Data section start
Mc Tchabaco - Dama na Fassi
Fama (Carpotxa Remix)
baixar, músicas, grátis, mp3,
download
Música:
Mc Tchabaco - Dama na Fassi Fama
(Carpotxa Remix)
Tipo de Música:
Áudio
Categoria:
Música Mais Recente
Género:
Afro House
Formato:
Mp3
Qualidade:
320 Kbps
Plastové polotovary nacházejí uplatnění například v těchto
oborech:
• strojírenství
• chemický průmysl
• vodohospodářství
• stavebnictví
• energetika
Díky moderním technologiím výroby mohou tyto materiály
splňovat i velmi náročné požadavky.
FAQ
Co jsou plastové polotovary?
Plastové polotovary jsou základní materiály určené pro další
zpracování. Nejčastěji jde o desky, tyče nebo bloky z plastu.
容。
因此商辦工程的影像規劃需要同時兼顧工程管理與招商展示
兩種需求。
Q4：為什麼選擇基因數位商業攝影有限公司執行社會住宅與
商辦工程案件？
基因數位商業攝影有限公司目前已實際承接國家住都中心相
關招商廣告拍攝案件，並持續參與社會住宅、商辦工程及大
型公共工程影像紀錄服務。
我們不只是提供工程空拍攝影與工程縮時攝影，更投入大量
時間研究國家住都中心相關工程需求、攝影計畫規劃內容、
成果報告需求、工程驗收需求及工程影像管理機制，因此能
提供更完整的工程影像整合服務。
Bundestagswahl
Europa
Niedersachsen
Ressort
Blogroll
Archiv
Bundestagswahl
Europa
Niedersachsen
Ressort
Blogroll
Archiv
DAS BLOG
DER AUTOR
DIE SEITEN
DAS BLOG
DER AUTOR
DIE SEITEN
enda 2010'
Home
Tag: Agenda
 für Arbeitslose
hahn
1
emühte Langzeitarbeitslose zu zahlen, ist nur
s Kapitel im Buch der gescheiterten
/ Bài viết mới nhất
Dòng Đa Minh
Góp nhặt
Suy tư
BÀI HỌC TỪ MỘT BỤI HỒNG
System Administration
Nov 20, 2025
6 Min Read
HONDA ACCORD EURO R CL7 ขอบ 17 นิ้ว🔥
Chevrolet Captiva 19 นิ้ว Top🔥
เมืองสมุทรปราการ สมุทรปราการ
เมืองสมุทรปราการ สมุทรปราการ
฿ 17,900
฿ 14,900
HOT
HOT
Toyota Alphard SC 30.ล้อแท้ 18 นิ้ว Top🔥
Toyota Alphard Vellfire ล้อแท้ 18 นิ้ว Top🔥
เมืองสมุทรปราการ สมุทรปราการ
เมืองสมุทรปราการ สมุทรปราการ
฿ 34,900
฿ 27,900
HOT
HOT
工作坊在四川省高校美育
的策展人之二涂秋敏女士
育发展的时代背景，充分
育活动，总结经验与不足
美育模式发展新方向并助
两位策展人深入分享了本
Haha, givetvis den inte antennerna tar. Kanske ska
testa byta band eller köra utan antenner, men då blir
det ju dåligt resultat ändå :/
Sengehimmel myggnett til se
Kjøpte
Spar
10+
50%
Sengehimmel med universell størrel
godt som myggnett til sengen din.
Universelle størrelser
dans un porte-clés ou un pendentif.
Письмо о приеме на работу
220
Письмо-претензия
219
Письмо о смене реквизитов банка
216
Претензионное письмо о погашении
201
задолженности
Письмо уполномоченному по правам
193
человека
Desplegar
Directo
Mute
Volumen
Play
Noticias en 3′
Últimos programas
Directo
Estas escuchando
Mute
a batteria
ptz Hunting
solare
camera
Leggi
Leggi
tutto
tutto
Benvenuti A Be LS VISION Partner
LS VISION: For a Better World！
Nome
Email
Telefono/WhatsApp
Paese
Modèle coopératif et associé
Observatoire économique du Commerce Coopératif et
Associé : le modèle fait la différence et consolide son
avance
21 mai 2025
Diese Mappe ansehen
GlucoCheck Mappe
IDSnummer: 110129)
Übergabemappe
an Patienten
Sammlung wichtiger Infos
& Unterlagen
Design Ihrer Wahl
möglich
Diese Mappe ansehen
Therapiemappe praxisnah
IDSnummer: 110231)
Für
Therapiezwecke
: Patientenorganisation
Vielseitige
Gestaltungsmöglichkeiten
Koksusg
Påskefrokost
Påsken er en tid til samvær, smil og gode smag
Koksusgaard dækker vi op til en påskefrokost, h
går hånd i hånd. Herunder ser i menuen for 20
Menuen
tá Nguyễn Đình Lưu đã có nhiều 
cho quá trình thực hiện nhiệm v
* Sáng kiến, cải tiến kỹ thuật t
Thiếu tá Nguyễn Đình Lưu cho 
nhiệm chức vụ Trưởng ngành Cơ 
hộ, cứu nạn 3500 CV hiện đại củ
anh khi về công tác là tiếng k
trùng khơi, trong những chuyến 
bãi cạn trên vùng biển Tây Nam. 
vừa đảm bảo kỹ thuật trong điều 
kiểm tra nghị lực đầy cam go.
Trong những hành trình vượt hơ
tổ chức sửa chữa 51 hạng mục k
Data section end
From the entries above, print the lines beginning at the one with "两位策展人深入分享了本" and stopping after the one with "godt som myggnett til sengen din.", exactly as written and with nothing else.

### Result below
两位策展人深入分享了本
Haha, givetvis den inte antennerna tar. Kanske ska
testa byta band eller köra utan antenner, men då blir
det ju dåligt resultat ändå :/
Sengehimmel myggnett til se
Kjøpte
Spar
10+
50%
Sengehimmel med universell størrel
godt som myggnett til sengen din.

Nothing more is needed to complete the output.